Getting ready for cruisin'
SAIL LOCO wrote:
Another advantage is that when you touch the hull you don't get
covered with ablative paint... This all raises a serious question in my
mind as to whether ablative antifouls are that useful -maybe they are
best suited to smaller boats that never really get going fats enough to
displace the slime? Any thoughts?
None comes off but that only means it builds up and you'll be scraping one
year.
Not if it's nice and thin and you wet and dry every year back to the
previous paint... By the way I had ablative before and it built up! At
least hard antifoul sands without jamming up the paper all the time.

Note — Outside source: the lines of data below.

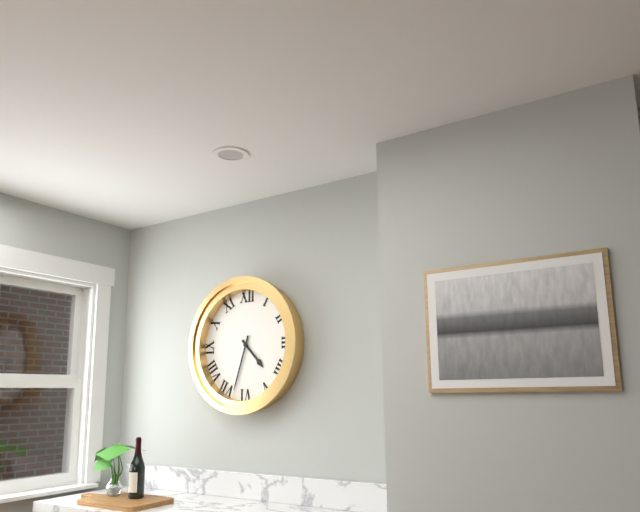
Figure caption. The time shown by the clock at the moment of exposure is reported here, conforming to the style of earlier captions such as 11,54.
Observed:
4,33
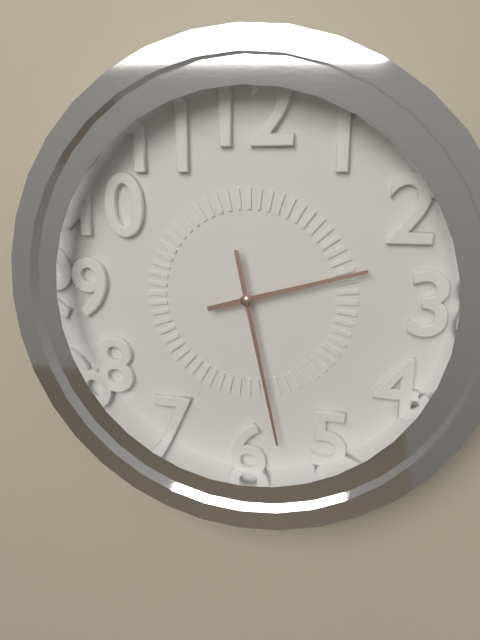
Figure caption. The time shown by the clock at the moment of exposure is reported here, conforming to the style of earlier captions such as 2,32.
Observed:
2,28
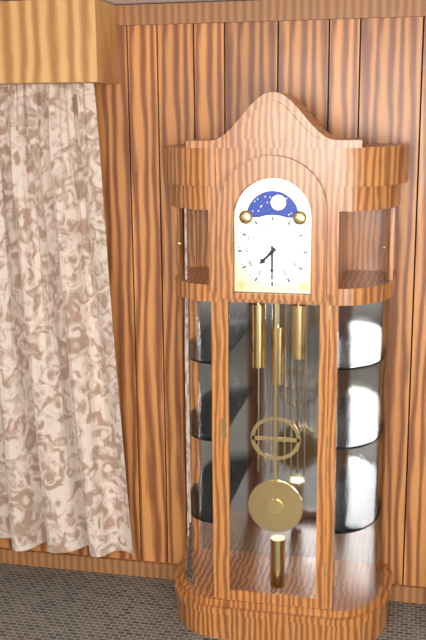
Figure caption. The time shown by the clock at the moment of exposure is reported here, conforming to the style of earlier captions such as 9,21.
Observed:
7,30
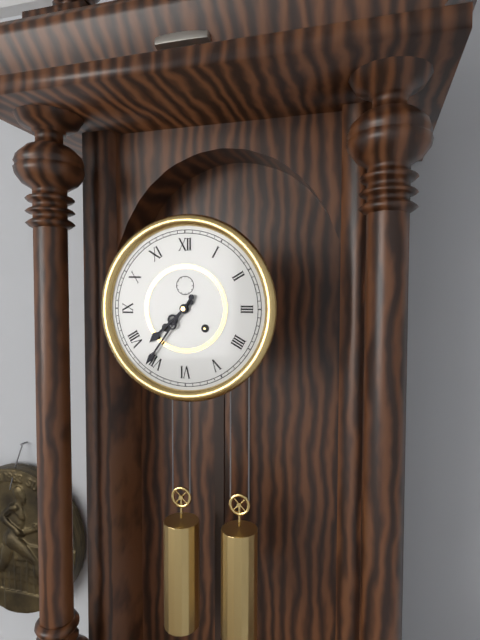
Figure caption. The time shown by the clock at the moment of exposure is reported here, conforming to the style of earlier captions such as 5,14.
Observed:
7,36
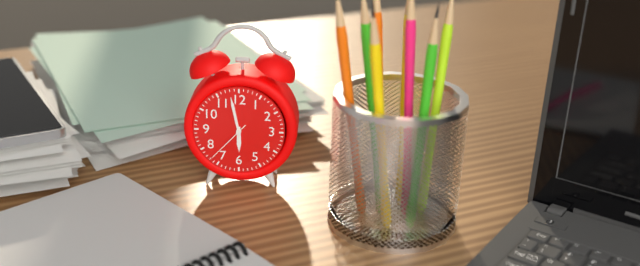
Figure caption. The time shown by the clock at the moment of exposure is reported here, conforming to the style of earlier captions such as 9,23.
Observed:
5,58
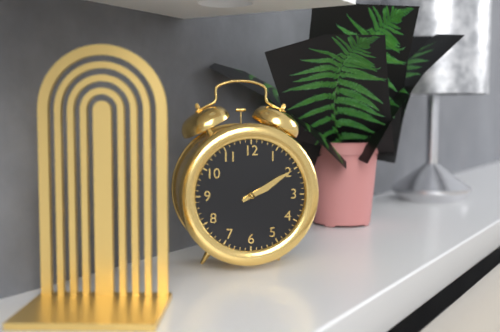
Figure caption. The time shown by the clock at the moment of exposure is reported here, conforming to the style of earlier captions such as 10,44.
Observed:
2,10
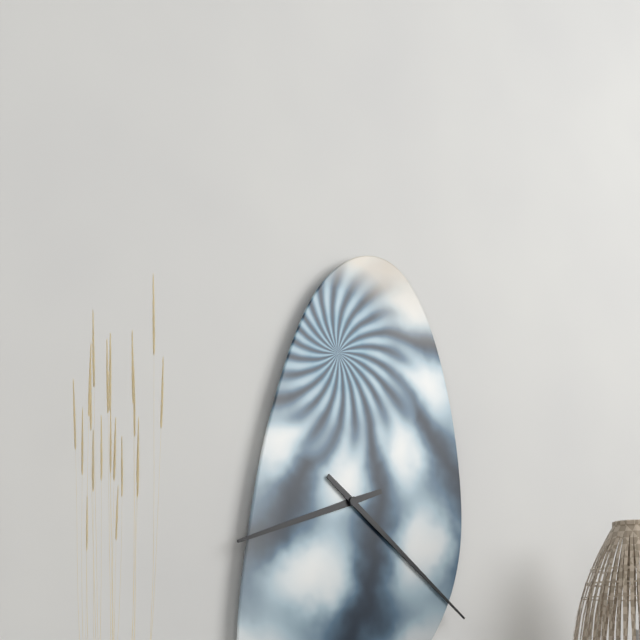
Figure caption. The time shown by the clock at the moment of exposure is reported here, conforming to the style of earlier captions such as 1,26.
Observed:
8,21
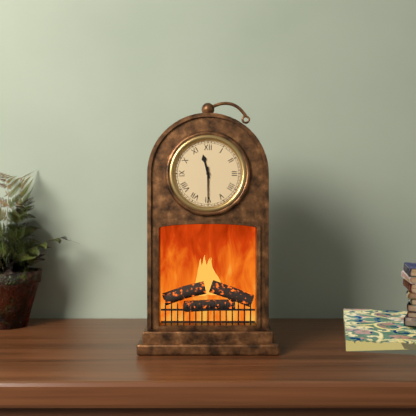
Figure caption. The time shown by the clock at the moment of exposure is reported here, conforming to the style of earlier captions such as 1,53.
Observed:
11,30
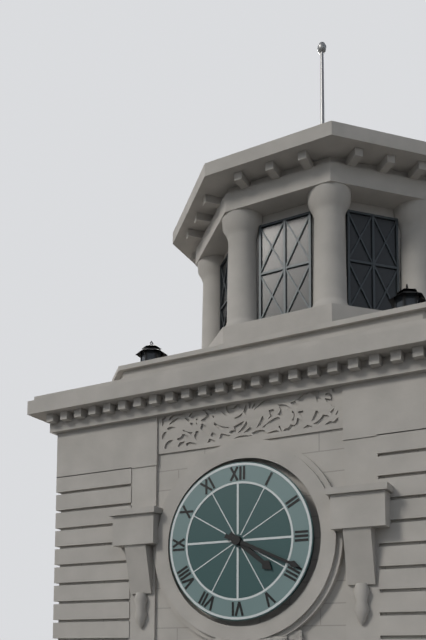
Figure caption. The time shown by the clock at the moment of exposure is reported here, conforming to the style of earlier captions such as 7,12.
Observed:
4,19
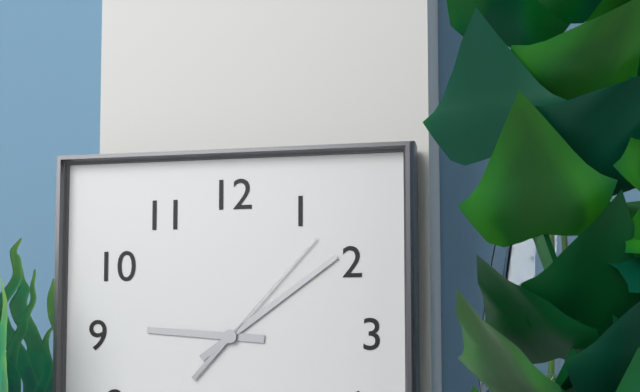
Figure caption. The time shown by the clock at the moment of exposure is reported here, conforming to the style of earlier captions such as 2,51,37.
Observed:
9,09,07
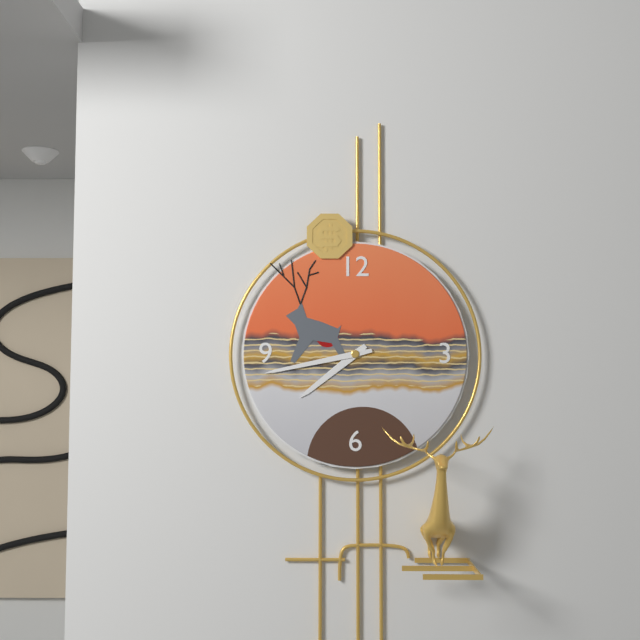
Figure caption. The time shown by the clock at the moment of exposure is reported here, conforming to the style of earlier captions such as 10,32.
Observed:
7,43
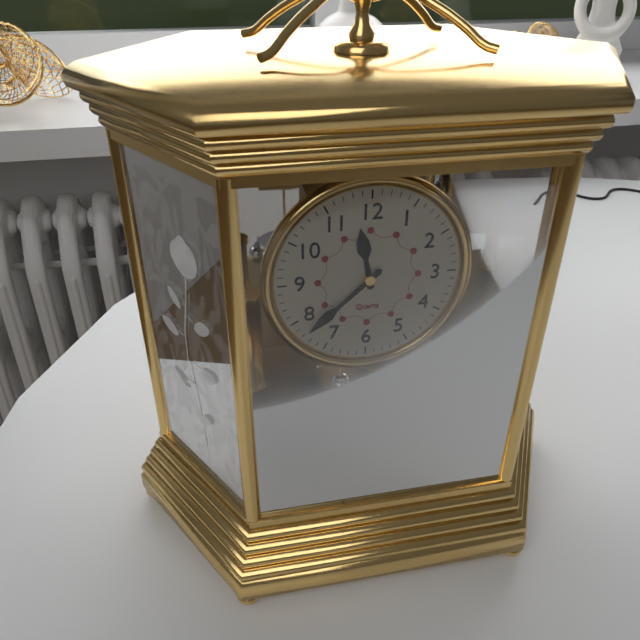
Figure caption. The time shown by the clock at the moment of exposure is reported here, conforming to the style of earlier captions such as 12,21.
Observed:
11,38
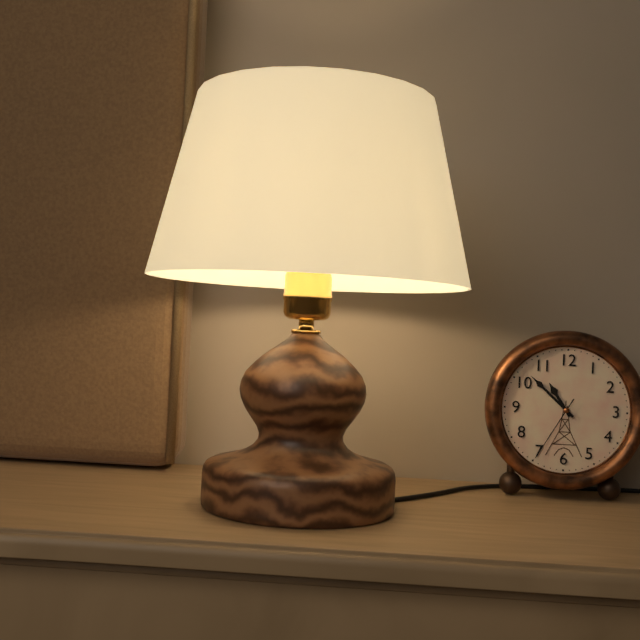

Your thoughts on ablatives being better suited to smaller boats with
less speed is the opposite of what I would consider the way to go.
Please explain. I would have thought a fast boat would loose the
ablative faster...
BTW unless
you have a power boat I don't think going "fast" in any sailboat is fast enough
to remove slime.
Well that's not what happened. As I said, more than a year has passed
and the thick slime was only present on bits that do not get well
slapped by the sea.
You gotta wipe it off.
BTW most manufactures do not recomend any thinning of bottom paint.
Well, there may be several reasons for that. At the moment the bottom
looks great and the thinner has no effect on adhesion -it may even
improve it as the thinner has aggressive solvents in it. Does it sound
to you like this idea has not been tried before?